Chart-based quiz rows
···
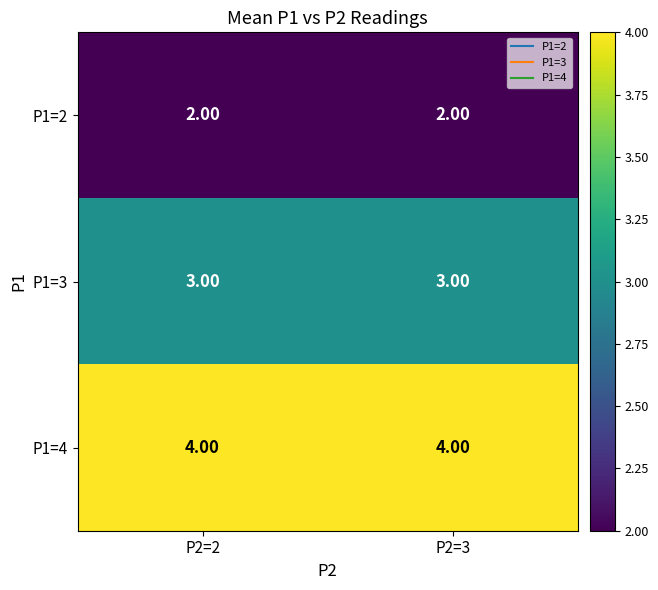

Rank the series by their average value, from lowest to highest.

P1=2, P1=3, P1=4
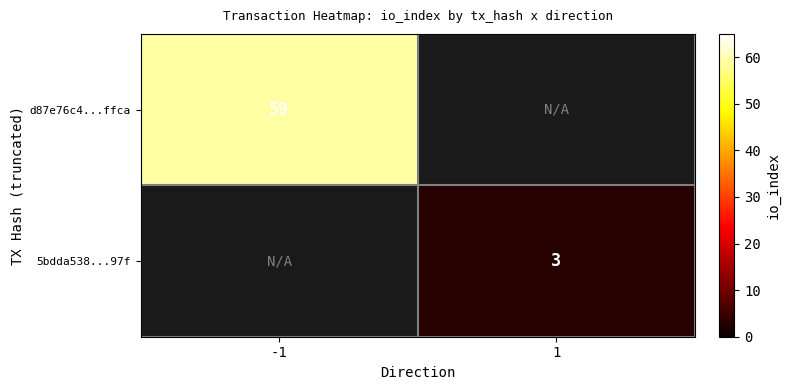

Is it true that d87e76c4...ffca equals 59 at -1?

True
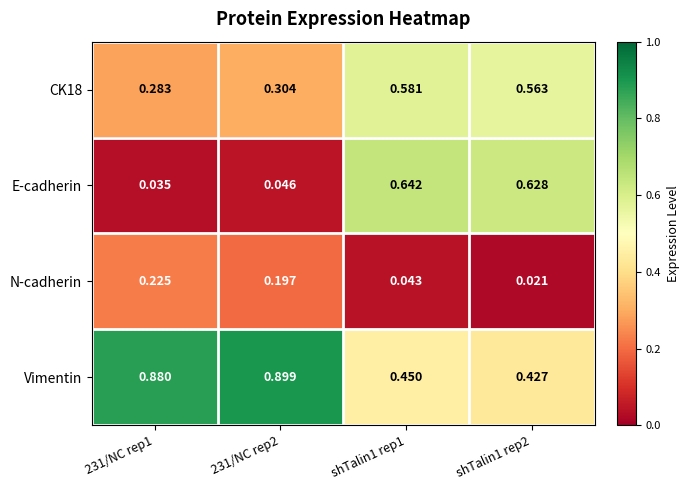

Count the number of data series in this chart.

4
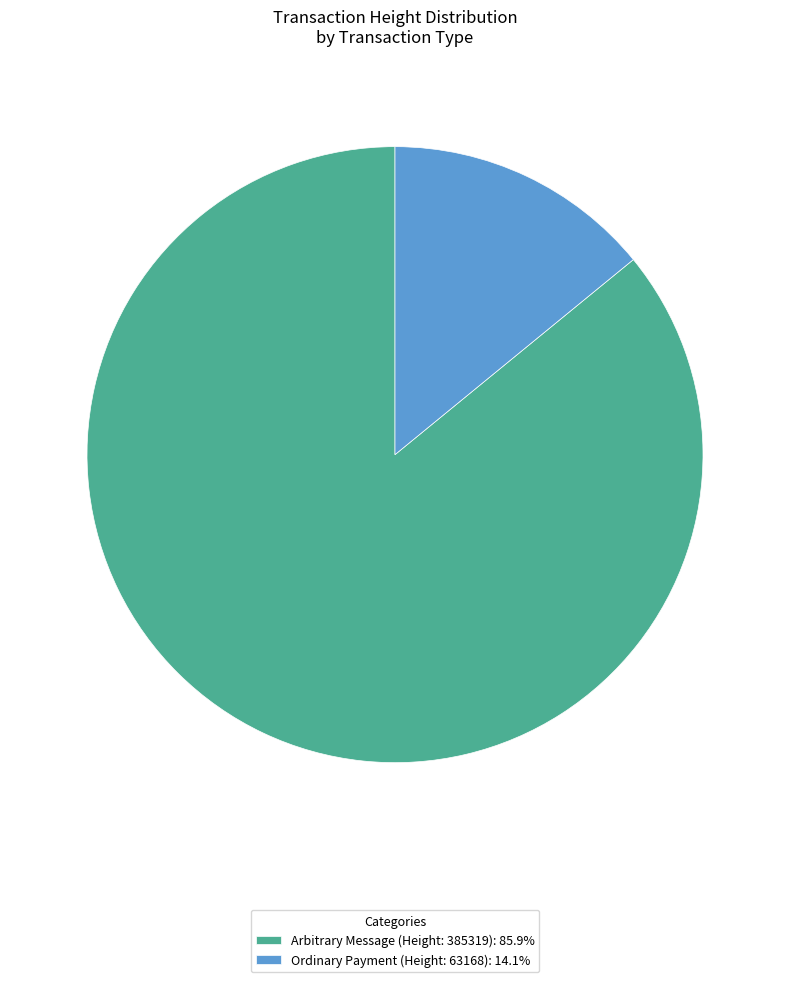

Is there a majority slice in this chart?

Yes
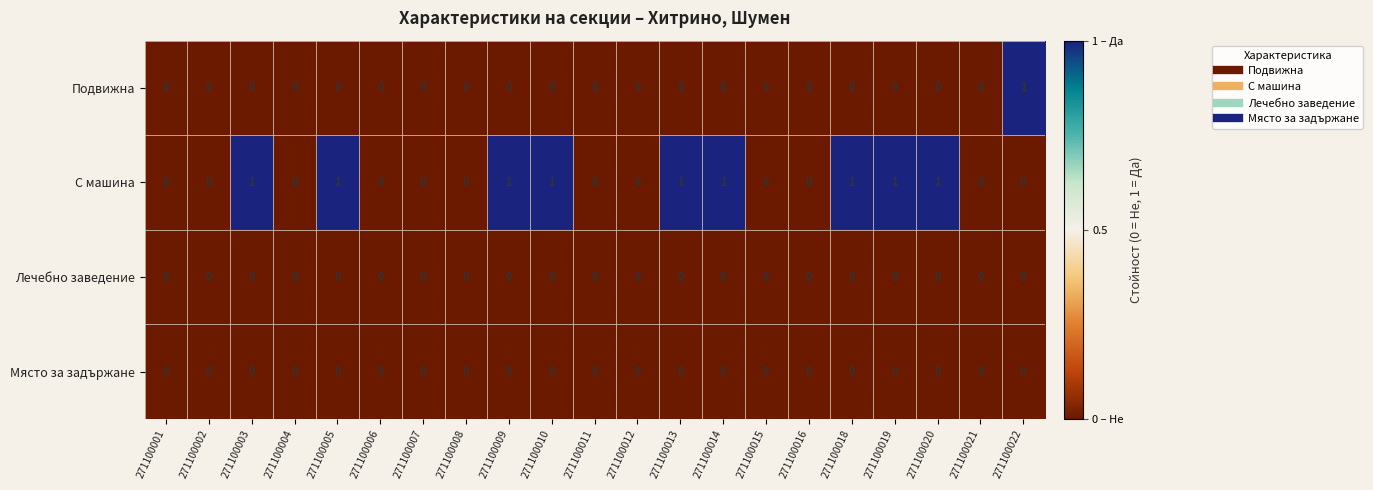

At which label does Подвижна reach its peak?

271100022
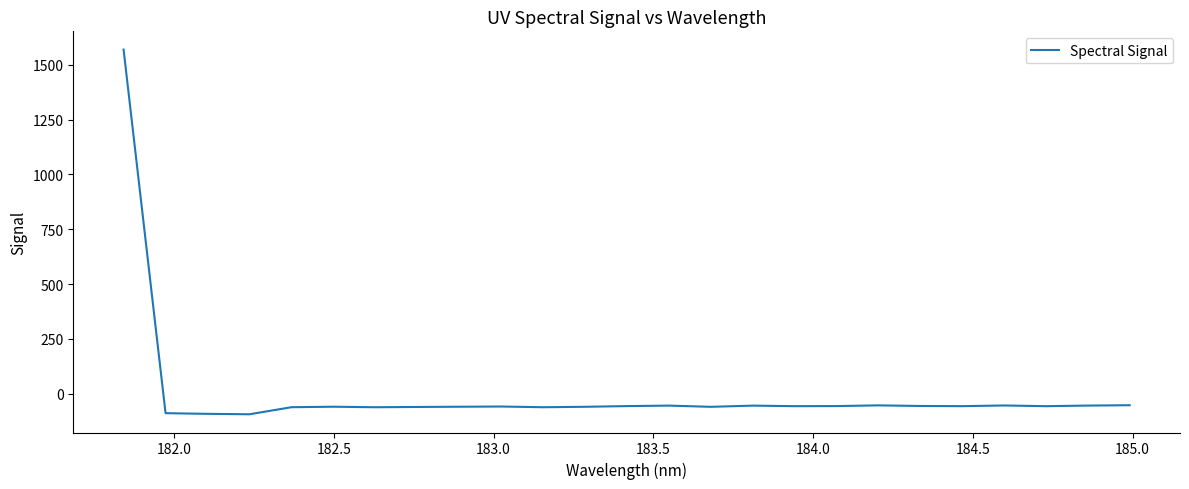

What is the minimum value shown in the chart?

-93.8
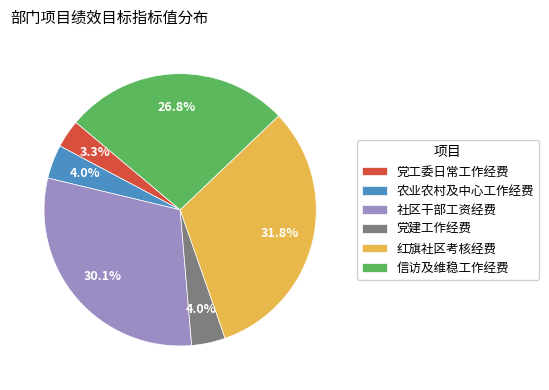

True or false: 党工委日常工作经费 accounts for 3% of the total.

True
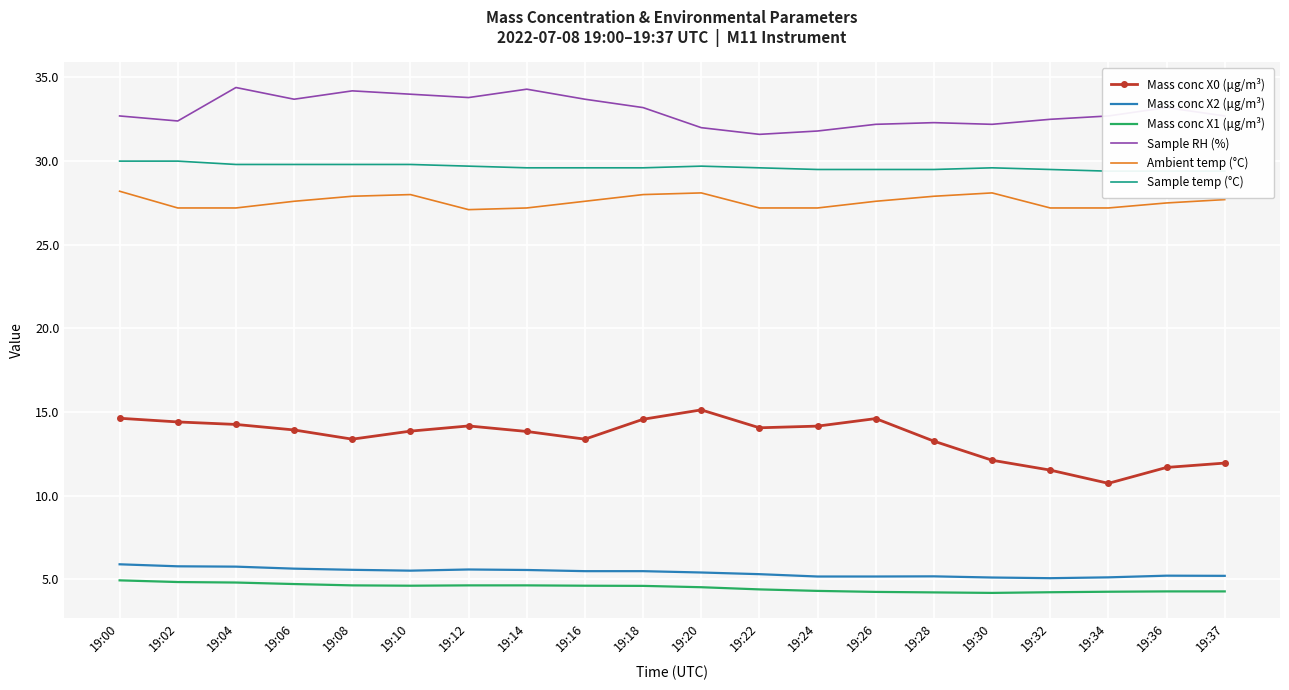

How many interior local valleys does the Mass conc X2 (μg/m³) series have?

2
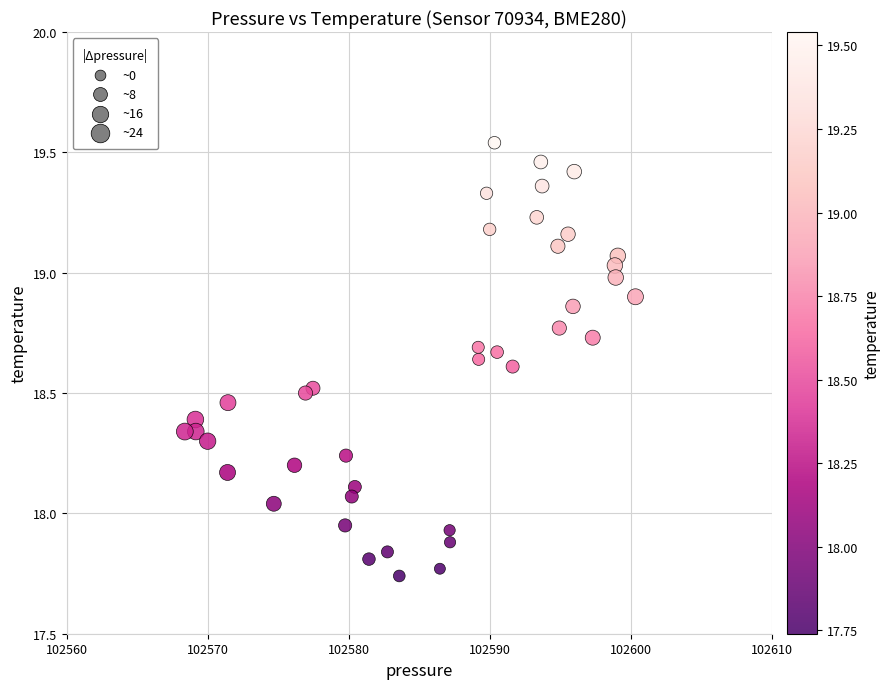

What is the range of X values (max minus min)?

32.0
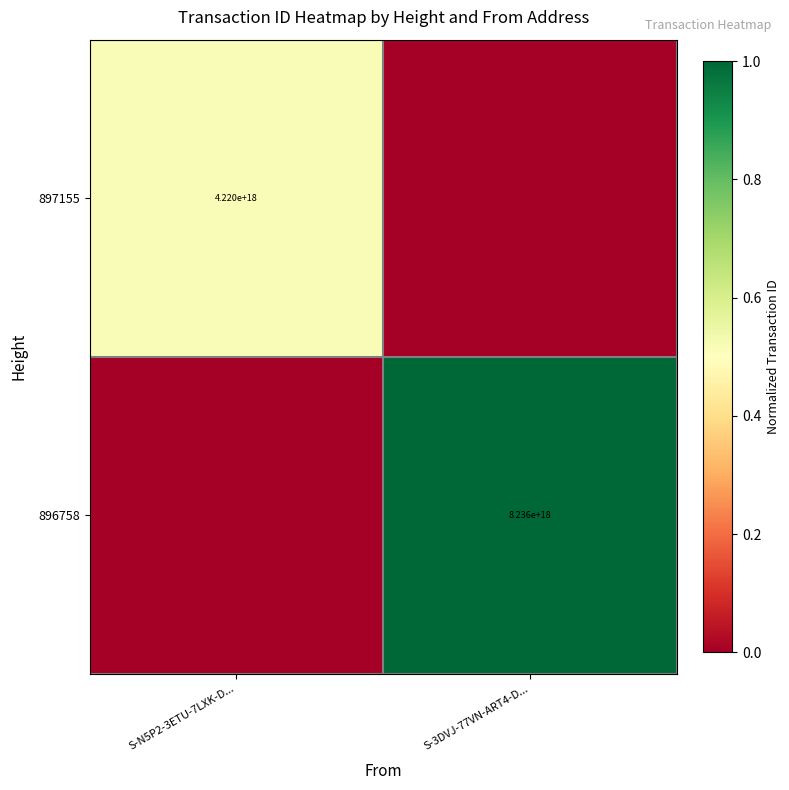

At which category is the sum across all series the highest?

S-3DVJ-77VN-ART4-D...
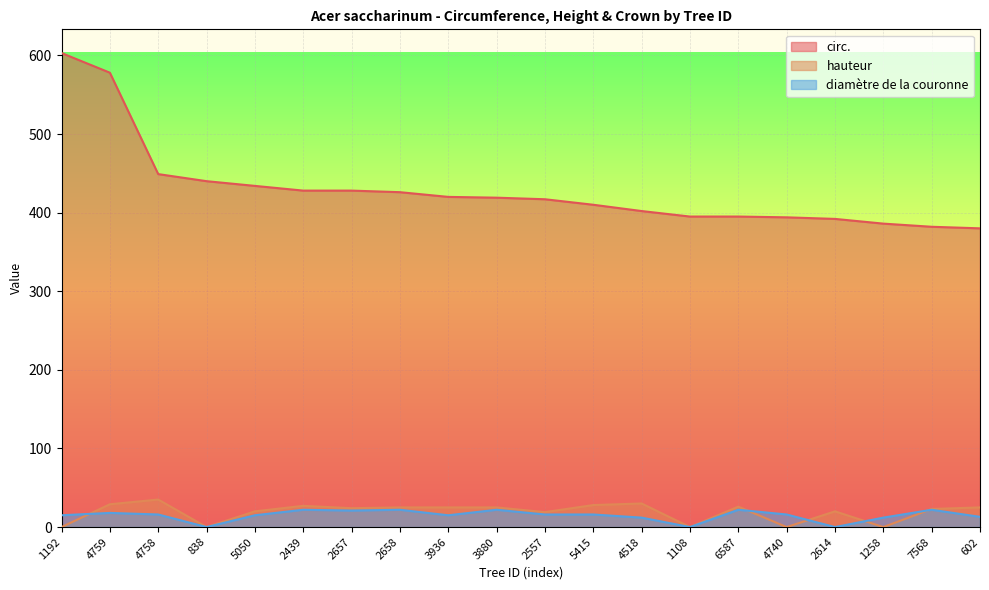

Is it true that diamètre de la couronne equals 28 at 5415?

False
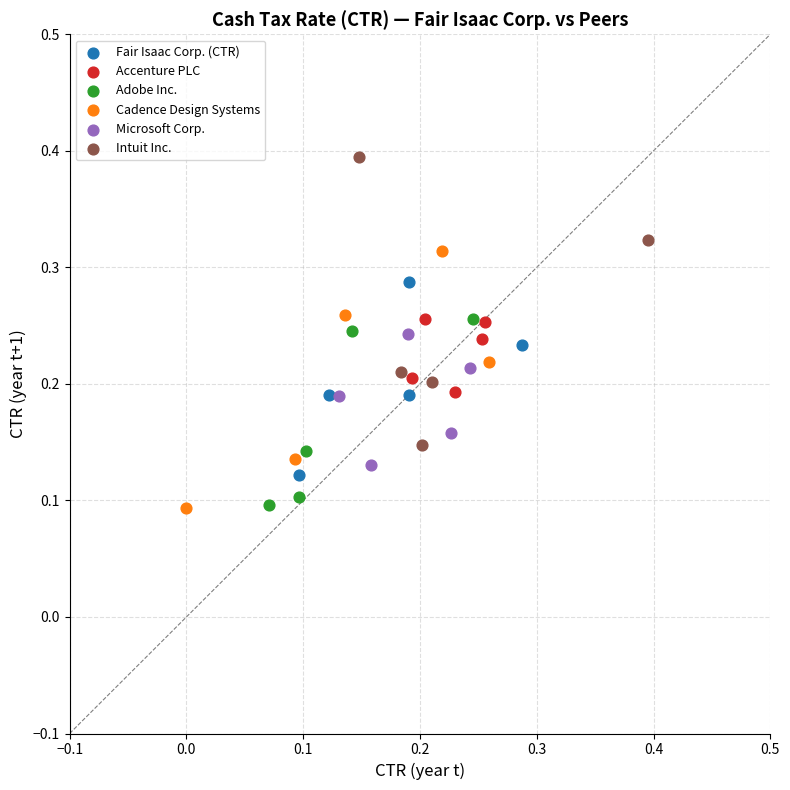

Which series has the largest Y range (max minus min)?

Intuit Inc.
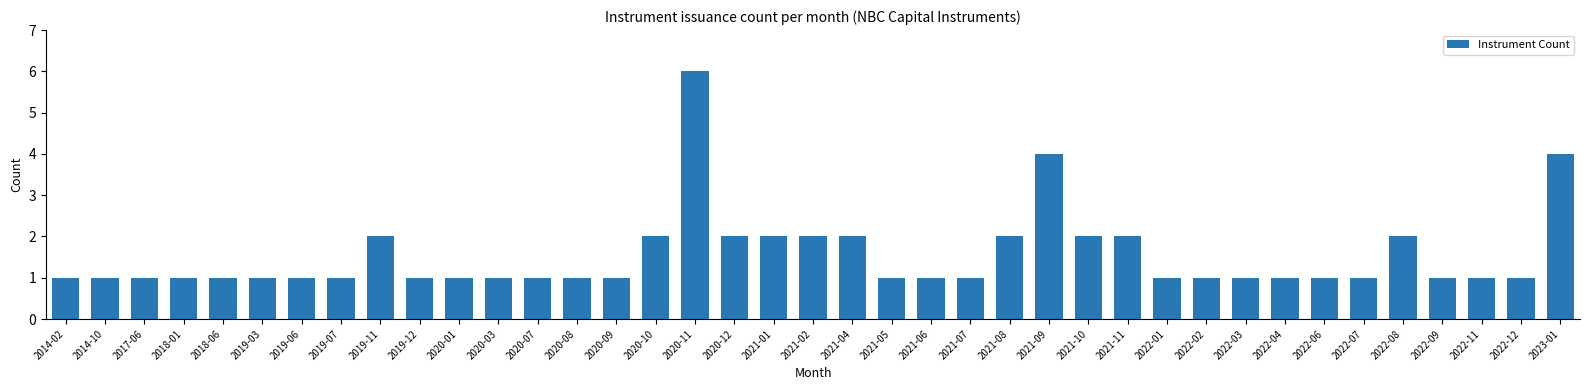

What is the difference between the maximum and minimum values?

5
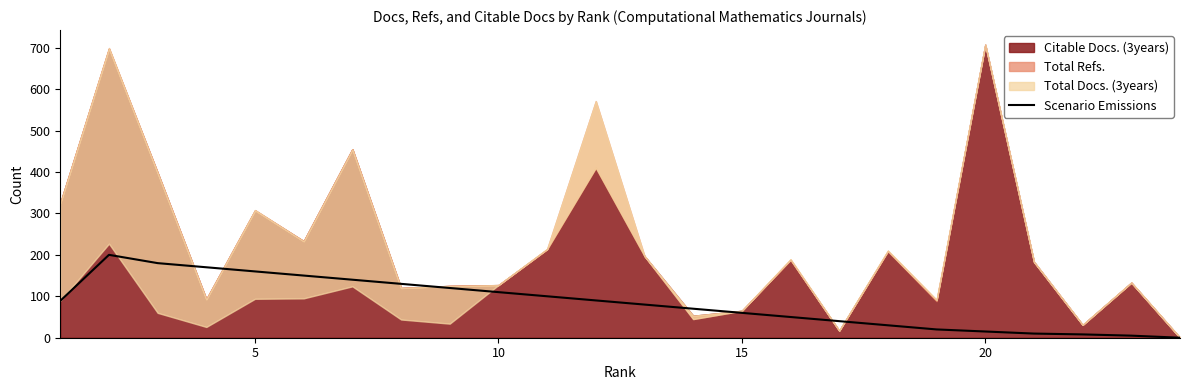

What is the highest value of the Scenario Emissions series?

200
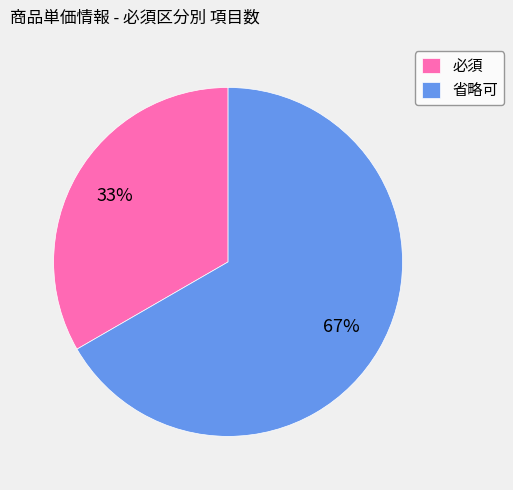

Between 省略可 and 必須, which is larger?

省略可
···
Problem
Update all of the rows above by changing every "chart" to "graph" and leaving everything else the same. Omit the pictures from your version.

Exercise answer
Rank the series by their average value, from lowest to highest.

P1=2, P1=3, P1=4

Is it true that d87e76c4...ffca equals 59 at -1?

True

Count the number of data series in this graph.

4

Is there a majority slice in this graph?

Yes

At which label does Подвижна reach its peak?

271100022

What is the minimum value shown in the graph?

-93.8

True or false: 党工委日常工作经费 accounts for 3% of the total.

True

How many interior local valleys does the Mass conc X2 (μg/m³) series have?

2

What is the range of X values (max minus min)?

32.0

At which category is the sum across all series the highest?

S-3DVJ-77VN-ART4-D...

Is it true that diamètre de la couronne equals 28 at 5415?

False

Which series has the largest Y range (max minus min)?

Intuit Inc.

What is the difference between the maximum and minimum values?

5

What is the highest value of the Scenario Emissions series?

200

Between 省略可 and 必須, which is larger?

省略可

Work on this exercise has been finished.